::: Task data
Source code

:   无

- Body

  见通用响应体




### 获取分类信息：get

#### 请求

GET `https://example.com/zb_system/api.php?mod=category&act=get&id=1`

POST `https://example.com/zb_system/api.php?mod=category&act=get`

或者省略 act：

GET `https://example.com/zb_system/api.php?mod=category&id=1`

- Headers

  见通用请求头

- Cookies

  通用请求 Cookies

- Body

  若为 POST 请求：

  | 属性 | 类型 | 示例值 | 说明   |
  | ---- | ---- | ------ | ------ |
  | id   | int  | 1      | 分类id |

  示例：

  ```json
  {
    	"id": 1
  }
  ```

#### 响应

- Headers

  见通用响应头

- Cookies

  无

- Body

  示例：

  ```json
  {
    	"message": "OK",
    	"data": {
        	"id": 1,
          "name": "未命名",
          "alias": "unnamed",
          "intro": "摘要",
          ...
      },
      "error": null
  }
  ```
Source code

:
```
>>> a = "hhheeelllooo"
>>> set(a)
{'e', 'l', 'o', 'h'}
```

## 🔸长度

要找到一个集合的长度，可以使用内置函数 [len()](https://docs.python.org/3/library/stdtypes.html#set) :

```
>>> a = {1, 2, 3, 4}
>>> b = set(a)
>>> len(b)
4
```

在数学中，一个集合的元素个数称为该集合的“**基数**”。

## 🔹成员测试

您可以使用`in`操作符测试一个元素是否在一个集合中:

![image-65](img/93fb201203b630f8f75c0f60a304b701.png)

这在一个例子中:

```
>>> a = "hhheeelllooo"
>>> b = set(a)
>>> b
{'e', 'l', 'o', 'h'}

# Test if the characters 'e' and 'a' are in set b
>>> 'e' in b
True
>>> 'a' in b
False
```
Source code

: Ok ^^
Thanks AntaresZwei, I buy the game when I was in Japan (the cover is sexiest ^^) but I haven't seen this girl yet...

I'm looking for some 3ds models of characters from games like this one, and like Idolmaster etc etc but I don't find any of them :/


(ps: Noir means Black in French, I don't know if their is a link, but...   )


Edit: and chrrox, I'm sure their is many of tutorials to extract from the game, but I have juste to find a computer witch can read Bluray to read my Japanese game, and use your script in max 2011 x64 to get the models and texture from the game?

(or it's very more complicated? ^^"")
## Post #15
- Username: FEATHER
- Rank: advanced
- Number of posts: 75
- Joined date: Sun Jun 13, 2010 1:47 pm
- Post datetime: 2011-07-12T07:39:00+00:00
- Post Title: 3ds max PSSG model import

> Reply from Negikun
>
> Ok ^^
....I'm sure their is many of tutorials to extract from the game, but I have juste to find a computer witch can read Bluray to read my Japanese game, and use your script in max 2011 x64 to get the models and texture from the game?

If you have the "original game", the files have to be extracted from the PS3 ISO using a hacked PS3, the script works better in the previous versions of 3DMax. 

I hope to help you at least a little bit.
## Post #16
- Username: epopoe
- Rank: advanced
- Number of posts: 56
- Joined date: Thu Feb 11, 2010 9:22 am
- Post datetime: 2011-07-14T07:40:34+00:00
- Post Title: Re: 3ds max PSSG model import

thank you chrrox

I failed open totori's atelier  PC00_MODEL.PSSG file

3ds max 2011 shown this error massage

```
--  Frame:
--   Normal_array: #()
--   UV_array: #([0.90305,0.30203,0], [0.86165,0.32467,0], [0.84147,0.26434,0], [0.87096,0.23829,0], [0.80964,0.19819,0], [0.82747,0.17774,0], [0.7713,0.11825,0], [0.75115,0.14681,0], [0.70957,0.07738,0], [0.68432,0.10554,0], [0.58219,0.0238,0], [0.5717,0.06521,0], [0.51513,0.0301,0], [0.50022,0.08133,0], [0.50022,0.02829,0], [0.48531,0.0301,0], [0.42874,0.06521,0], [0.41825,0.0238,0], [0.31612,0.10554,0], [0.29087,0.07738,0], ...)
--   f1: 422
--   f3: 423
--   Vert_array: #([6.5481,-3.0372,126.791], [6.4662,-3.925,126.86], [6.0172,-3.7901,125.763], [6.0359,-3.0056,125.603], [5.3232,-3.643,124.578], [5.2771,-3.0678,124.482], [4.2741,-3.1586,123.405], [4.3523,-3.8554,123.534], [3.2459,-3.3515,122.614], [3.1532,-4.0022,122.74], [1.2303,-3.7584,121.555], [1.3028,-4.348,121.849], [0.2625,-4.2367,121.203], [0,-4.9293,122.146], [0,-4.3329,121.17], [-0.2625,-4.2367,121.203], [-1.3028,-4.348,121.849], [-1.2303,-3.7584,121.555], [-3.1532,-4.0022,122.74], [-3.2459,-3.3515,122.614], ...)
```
::::::
▸ Instructions to follow: Tally the lines of the records that contain the word "computer" and state the total alone.

▸ Answer space: 2